Free speech is limited because the voices and wishes of individuals and independent groups, through their decision to contribute to a privately-financed candidate, are diluted by the state matching their financial contributions with taxpayer-backed funding to the public candidate.
Publicly-financed candidates are unfairly favored for the same reason. They receive contributions, not because people support them through their First Amendment right to contribute to their campaign, or because of their popularity among voters, but because their privately-funded opponent is successful at rallying contributions and gaining popularity. Publicly-financed candidates, in essence, receive a windfall off the backs of their more popular privately-funded opponents and taxpayers.
Finally, special interest groups prevail in a publicly-financed campaign system. In order for a candidate to receive public funding, they must first gather a number of smaller, private donations which allow special interest groups like unions and other advocacy groups to come in and support their hand-picked candidate. In return, these groups can finance campaign ads supporting their candidate through a mixture of special interest funding and taxpayer money – a bargain deal for these groups!
Why then, should such a system be allowed to continue?
After all, individuals have just as much right to spend their money in a way they choose as they do to raise their voice in a political debate. There is nothing partisan about that. These monetary contributions should be viewed as a form of free speech for individuals and independent groups on both sides to utilize.
Sadly, North Carolina has its own publicly-financed system of matching funds. With the recent Supreme Court decision, the General Assembly will need to re-evaluate its campaign financing laws and repeal the unconstitutional matching-fund provision.

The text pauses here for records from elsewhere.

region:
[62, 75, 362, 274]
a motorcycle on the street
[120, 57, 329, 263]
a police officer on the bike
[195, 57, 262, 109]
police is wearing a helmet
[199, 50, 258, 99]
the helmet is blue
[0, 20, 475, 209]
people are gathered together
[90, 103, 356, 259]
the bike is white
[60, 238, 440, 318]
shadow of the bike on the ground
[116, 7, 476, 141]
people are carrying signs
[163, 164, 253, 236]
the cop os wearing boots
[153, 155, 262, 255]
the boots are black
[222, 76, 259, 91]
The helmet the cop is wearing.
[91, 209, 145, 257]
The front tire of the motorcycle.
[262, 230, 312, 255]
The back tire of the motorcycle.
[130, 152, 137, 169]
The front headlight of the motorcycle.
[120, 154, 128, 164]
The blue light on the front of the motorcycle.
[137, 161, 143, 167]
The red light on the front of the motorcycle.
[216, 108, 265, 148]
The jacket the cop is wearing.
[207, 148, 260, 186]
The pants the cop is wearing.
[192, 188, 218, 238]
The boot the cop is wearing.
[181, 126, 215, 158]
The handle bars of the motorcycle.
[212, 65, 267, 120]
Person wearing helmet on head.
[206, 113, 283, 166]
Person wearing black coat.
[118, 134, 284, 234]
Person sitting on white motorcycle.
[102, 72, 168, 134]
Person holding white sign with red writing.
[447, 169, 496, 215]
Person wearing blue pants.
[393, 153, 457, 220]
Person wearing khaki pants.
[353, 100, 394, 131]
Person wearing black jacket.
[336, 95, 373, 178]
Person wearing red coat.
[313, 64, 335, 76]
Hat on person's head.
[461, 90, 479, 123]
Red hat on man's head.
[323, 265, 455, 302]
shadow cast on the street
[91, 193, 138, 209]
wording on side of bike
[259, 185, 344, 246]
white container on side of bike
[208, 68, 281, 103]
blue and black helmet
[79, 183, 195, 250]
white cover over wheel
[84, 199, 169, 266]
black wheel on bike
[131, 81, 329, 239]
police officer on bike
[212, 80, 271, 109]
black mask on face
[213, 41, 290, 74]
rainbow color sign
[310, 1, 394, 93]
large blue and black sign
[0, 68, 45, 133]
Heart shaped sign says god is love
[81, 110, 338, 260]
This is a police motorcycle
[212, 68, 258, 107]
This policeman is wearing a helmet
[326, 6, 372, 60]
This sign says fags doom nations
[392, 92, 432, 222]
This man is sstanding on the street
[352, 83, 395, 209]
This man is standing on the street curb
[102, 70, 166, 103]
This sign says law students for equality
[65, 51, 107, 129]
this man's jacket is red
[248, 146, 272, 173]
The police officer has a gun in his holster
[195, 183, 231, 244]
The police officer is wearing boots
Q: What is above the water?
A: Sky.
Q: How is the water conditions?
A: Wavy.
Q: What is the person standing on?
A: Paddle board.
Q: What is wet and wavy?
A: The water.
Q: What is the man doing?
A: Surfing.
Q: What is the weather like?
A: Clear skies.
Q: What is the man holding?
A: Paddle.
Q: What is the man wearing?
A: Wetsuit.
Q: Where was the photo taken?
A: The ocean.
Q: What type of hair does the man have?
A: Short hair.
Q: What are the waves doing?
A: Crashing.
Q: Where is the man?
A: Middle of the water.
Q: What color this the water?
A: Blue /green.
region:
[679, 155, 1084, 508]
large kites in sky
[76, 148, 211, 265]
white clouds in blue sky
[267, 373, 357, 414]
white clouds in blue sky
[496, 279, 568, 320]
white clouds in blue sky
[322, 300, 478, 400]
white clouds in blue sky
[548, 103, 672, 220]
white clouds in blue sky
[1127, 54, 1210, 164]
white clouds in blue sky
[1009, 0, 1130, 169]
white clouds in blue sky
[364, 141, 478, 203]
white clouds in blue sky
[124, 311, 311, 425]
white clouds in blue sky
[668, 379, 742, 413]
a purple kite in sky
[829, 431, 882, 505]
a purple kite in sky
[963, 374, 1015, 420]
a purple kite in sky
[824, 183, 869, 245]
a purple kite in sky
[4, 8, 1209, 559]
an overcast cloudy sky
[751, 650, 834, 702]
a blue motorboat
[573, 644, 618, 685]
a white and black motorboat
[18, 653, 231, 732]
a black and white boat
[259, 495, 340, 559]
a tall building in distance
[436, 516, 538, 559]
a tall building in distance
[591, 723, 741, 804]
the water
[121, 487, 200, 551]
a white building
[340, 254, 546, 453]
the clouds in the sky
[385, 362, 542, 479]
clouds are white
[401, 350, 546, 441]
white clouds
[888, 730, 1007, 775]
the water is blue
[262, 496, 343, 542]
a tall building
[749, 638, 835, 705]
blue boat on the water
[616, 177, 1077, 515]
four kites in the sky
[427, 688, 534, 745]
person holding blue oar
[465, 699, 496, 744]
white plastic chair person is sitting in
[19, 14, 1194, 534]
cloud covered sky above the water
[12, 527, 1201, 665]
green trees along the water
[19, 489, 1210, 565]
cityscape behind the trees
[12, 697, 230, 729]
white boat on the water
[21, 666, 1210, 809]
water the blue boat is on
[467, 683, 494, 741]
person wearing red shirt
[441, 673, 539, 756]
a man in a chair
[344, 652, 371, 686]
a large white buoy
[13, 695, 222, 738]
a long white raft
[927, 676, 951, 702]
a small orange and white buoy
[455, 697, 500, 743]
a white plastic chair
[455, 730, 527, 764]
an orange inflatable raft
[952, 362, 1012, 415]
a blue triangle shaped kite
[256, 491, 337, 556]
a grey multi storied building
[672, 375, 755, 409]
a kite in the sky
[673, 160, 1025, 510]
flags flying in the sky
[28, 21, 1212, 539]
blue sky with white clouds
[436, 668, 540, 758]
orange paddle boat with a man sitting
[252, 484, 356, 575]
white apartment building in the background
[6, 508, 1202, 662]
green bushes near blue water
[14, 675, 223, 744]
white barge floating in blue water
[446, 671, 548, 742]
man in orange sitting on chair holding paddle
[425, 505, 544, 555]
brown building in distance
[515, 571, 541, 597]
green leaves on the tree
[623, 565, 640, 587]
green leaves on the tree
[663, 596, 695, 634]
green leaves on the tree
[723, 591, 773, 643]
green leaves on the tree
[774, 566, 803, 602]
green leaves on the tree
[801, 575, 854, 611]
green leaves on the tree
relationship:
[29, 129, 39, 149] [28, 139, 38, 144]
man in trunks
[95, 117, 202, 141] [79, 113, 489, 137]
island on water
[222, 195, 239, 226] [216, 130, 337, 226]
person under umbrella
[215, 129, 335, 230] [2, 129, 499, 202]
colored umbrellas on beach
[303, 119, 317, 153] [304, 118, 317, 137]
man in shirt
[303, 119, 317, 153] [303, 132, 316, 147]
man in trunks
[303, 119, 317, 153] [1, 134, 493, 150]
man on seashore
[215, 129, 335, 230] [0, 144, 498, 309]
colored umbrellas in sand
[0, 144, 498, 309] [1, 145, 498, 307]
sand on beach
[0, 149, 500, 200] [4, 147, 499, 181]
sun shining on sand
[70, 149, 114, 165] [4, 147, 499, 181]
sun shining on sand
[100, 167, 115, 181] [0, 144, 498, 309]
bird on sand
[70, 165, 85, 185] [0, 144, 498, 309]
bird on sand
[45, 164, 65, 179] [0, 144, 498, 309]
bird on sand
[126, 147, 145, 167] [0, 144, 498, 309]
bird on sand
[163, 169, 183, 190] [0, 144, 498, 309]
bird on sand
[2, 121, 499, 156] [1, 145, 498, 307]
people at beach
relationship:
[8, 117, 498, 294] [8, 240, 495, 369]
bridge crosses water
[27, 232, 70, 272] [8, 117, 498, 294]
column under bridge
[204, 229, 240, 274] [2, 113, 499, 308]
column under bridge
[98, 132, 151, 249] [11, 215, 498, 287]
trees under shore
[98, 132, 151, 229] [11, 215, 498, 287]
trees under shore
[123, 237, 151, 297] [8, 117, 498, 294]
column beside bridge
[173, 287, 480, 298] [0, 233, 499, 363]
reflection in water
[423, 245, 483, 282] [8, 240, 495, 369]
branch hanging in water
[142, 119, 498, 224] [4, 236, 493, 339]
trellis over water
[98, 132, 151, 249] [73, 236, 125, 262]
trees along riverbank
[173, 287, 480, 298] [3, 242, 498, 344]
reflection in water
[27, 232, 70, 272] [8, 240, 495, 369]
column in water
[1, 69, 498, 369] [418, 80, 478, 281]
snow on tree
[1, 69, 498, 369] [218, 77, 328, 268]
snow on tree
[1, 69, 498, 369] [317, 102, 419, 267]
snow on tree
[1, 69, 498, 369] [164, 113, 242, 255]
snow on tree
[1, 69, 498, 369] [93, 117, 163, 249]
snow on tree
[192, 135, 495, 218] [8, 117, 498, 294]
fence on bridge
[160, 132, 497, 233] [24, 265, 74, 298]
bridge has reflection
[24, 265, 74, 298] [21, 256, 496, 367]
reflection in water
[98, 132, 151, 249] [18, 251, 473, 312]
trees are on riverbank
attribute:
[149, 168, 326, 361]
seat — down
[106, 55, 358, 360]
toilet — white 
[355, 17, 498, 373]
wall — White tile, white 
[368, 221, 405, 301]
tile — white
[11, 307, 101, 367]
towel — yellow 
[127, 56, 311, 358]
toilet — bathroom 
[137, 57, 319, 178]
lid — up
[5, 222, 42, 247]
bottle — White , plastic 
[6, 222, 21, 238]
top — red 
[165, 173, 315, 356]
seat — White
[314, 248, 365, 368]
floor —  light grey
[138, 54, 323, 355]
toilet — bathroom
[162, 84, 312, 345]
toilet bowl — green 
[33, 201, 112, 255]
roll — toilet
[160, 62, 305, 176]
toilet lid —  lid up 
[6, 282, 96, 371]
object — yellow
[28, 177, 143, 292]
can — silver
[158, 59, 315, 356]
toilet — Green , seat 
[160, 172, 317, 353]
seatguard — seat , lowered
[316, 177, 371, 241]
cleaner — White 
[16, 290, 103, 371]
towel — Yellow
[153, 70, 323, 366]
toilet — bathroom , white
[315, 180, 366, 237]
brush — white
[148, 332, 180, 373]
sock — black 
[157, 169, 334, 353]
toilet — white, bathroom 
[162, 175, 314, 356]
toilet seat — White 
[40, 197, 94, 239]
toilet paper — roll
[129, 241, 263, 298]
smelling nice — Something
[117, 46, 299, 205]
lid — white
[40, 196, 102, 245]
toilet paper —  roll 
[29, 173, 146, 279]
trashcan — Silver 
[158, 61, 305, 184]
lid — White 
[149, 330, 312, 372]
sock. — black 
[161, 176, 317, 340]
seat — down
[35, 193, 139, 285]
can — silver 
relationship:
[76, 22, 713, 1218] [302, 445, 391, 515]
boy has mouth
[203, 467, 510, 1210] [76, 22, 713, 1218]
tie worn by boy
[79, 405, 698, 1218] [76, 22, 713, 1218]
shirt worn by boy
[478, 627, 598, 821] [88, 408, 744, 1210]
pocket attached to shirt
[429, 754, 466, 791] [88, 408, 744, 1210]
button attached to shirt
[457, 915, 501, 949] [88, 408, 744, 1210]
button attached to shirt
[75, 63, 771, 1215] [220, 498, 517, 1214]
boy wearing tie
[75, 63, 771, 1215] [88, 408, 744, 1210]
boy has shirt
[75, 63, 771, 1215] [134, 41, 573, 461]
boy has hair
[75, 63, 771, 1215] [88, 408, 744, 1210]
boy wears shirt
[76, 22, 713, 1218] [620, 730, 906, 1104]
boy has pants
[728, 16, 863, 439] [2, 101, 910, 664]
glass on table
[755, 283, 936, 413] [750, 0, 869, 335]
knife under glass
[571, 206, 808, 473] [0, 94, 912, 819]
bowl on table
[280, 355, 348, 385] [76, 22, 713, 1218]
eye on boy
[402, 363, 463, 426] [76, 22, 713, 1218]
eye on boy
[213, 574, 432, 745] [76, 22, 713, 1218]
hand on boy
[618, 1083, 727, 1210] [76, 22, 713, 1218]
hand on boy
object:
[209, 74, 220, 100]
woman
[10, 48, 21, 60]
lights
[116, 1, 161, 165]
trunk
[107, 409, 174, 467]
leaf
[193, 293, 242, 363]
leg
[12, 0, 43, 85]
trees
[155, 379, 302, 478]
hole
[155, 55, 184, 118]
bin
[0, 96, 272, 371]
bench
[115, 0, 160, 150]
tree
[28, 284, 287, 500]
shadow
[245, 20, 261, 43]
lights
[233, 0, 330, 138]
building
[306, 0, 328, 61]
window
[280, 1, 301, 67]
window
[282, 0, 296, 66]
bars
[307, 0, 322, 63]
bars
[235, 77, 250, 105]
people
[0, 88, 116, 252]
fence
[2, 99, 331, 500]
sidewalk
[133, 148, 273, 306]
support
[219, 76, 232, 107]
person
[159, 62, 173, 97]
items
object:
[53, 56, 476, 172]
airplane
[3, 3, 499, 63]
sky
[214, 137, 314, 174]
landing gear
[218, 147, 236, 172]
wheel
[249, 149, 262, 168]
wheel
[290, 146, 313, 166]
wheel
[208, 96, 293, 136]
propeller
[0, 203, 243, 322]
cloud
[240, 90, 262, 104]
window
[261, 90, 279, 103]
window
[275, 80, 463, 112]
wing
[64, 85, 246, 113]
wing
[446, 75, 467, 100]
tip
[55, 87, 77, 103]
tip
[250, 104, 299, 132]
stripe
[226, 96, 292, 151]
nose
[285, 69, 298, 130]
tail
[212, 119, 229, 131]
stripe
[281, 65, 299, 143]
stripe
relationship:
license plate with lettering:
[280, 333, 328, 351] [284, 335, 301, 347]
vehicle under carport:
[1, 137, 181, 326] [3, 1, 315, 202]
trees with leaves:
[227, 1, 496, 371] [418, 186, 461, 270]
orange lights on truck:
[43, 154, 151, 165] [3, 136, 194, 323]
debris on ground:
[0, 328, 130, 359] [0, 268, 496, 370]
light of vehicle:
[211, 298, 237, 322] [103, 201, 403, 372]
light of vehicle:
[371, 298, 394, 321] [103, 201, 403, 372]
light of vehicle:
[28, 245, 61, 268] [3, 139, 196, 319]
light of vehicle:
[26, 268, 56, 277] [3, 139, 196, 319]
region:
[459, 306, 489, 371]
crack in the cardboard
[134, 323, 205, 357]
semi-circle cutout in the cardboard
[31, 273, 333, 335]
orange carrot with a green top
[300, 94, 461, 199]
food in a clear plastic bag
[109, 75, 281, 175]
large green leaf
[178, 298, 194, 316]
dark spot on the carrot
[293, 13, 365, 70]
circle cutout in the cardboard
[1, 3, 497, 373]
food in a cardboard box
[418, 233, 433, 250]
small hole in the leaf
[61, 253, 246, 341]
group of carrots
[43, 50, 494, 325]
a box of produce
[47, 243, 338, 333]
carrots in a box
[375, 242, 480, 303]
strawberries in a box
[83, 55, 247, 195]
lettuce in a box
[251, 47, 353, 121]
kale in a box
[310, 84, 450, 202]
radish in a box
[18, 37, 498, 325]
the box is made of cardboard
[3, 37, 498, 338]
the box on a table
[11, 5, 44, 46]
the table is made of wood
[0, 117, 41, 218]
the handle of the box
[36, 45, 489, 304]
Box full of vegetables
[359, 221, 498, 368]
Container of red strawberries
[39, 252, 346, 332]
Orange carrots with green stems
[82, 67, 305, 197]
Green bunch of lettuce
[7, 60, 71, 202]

Currently, N.C. Supreme Court and N.C. Court of Appeals candidates, in addition to Council of State races (insurance commissioner, state auditor and superintendent of public instruction) are allowed to participate in the North Carolina program. Several of these candidates choose not to “burden themselves” by looking for sources to fund their own campaigns and instead, burden taxpayers for public funding. Judicial candidates receive funding through a $3 check-off on NC income tax forms plus a $50 annual mandatory fee assessed to attorneys. The three Council of State races receive money primarily through direct appropriations from the state General Fund (i.e. taxpayer dollars).
Ending the matching funds provision would bring North Carolina one step closer to dismantling our taxpayer-forced public financing campaign program. Doing so would ensure true freedom of speech remains a critical component of North Carolina’s campaign finance system.